Jadi otonomisasi Islam mengidealkan keadaan di mana budaya Nusantara dan setiap individu Muslim Nusantara terpandang absah dalam menafsirkan cara berislamnya. Dengan begitu potensi menusantarakan Islam menjadi lebih luas, sebab Islam Nusantara tidak terkolonialisasi oleh bayang-bayang budaya Islam Arab maupun wacana agama dari aliran, organisasi, dan lembaga keagamaan maenstream.

Dalam hal ini, kita perlu ingat juga kalau realitasnya tidak semua Muslim Nusantara punya kemampuan menalar cara beragama Islam (ini bukan berarti saya meremehkan tingkat pengetahuan orang lain). Dan, juga tidak selalu penggunaan produk Islam Arab itu menjadi belenggu Islam Nusantara.

Otonomisasi Islam sebagai satu upaya menusantarakan Islam, menurut saya, tidak lantas harus meniadakan sepenuhnya produk Islam Arab. Sebagaimana contoh pesantren yang mampu mermuskan cara berislam Nusantara mereka dengan khazanah kitab kuning yang adalah produk pengetahuan Islam Arab. Penggunaan kitab kuning oleh kalangan pesantren, sebenarnya sama saja dengan Prof. Aksin yang dalam membangun gagasan otonomisasi Islam mengutip (tidak otonom absolut) produk pengetahuan Barat dan pemikiran tokoh Muslim, seperti Mahmud Saltut, Muhammad Thaha, dan Abdul Karim Soros, yang dia sebut sebagai “pemikir individual”.

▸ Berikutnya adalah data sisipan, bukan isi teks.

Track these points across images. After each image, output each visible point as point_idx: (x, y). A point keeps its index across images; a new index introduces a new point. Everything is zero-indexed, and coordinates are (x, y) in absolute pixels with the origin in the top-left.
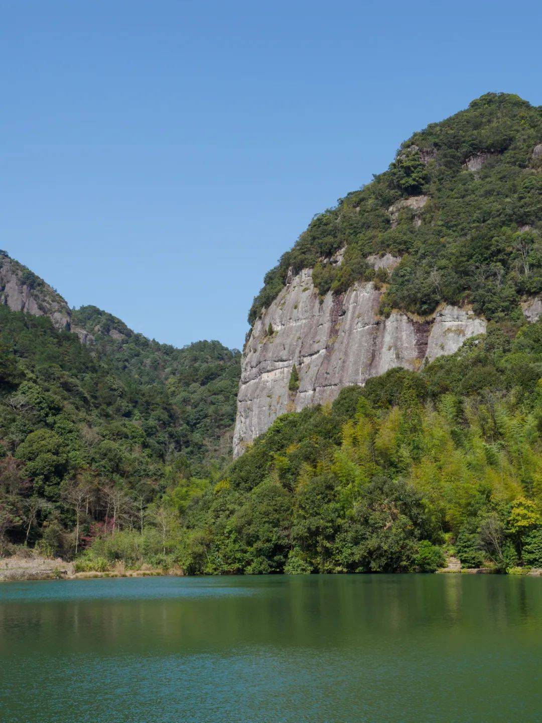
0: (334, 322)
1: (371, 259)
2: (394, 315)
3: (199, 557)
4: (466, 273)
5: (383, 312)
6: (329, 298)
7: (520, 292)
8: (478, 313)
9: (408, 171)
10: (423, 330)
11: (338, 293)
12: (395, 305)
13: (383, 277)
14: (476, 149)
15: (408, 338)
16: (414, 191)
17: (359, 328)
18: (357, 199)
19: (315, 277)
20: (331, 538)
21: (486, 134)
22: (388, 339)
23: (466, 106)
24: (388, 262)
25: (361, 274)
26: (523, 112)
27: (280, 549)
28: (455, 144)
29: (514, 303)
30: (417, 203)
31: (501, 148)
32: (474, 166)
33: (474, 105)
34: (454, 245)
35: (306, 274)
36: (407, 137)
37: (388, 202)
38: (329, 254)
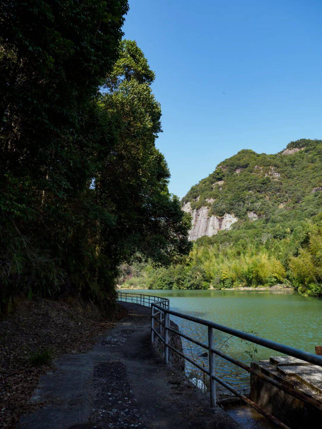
0: (196, 218)
1: (207, 200)
2: (213, 216)
3: (151, 285)
4: (233, 205)
5: (210, 215)
6: (195, 210)
7: (247, 210)
8: (236, 216)
9: (218, 174)
10: (221, 220)
11: (197, 209)
12: (213, 213)
13: (210, 205)
14: (239, 167)
15: (216, 223)
16: (220, 179)
17: (203, 220)
18: (204, 181)
19: (191, 204)
21: (242, 162)
22: (211, 223)
23: (236, 153)
24: (211, 201)
25: (204, 204)
26: (252, 155)
27: (171, 283)
28: (232, 165)
29: (246, 213)
30: (221, 183)
31: (246, 166)
32: (238, 172)
33: (239, 153)
34: (230, 196)
35: (189, 203)
36: (219, 163)
37: (212, 183)
38: (195, 198)
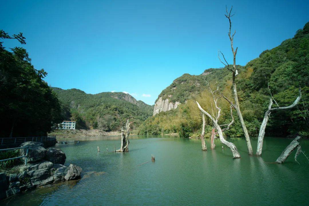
0: (164, 104)
1: (168, 96)
2: (170, 103)
3: (139, 133)
4: (179, 98)
5: (169, 103)
6: (164, 101)
7: (185, 100)
8: (180, 102)
9: (174, 84)
10: (174, 105)
11: (164, 100)
12: (171, 102)
13: (170, 98)
14: (183, 81)
15: (172, 106)
16: (175, 87)
17: (167, 104)
18: (168, 88)
19: (162, 98)
20: (151, 131)
21: (184, 79)
22: (170, 106)
23: (182, 75)
24: (170, 96)
25: (167, 97)
26: (189, 76)
27: (146, 132)
28: (180, 80)
29: (184, 101)
30: (175, 88)
31: (186, 81)
32: (182, 83)
33: (183, 75)
34: (178, 93)
35: (161, 97)
36: (174, 80)
37: (171, 88)
38: (164, 95)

Begitu juga individu Muslim Nusantara tidak harus terdesak, atau tertekan, untuk merumuskan cara berislamnya sendiri. Sebab, tidak semua Muslim Nusantara punya kemampuan nalar sebagai “pemikir individual” Muslim yang mampu merumuskan cara beragama Islam sendiri. Maka, dalam ketidak-mampuan itu, tidak mengapa untuk mengikuti cara berislam yang dijelaskan oleh ulama berdasarkan aliran, organisasi, atau lembaga keagamaan yang diikuti.

Yang perlu kita catat adalah, otonomisasi Islam tidak menjadikan Islam Arab, aliran, organisasi, dan lembaga keagamaan sebagai ukuran absolut atau sebagai Islam ideal. Otonomisasi Islam melihat itu sebagai Islam historis. Sehingga, bagaimanapun cara berislam Nusantara, entah bebas dari Islam Arab atau menggunakan produk Islam Arab, entah mampu menafsirkan sendiri atau mengikuti ulama berdasarkan aliran, organisasi, atau lembaga keagamaan, tetap terpandang absah dan tidak harus dihakimi sesat. Sebab, ini bukan ranah Islam ideal yang absolut. Ini konteks Islam historis, maka menjadi hak masing-masing, al-haq al-lazim, Muslim Nusantara memilih caranya mengekspresikan Islam di Nusantara.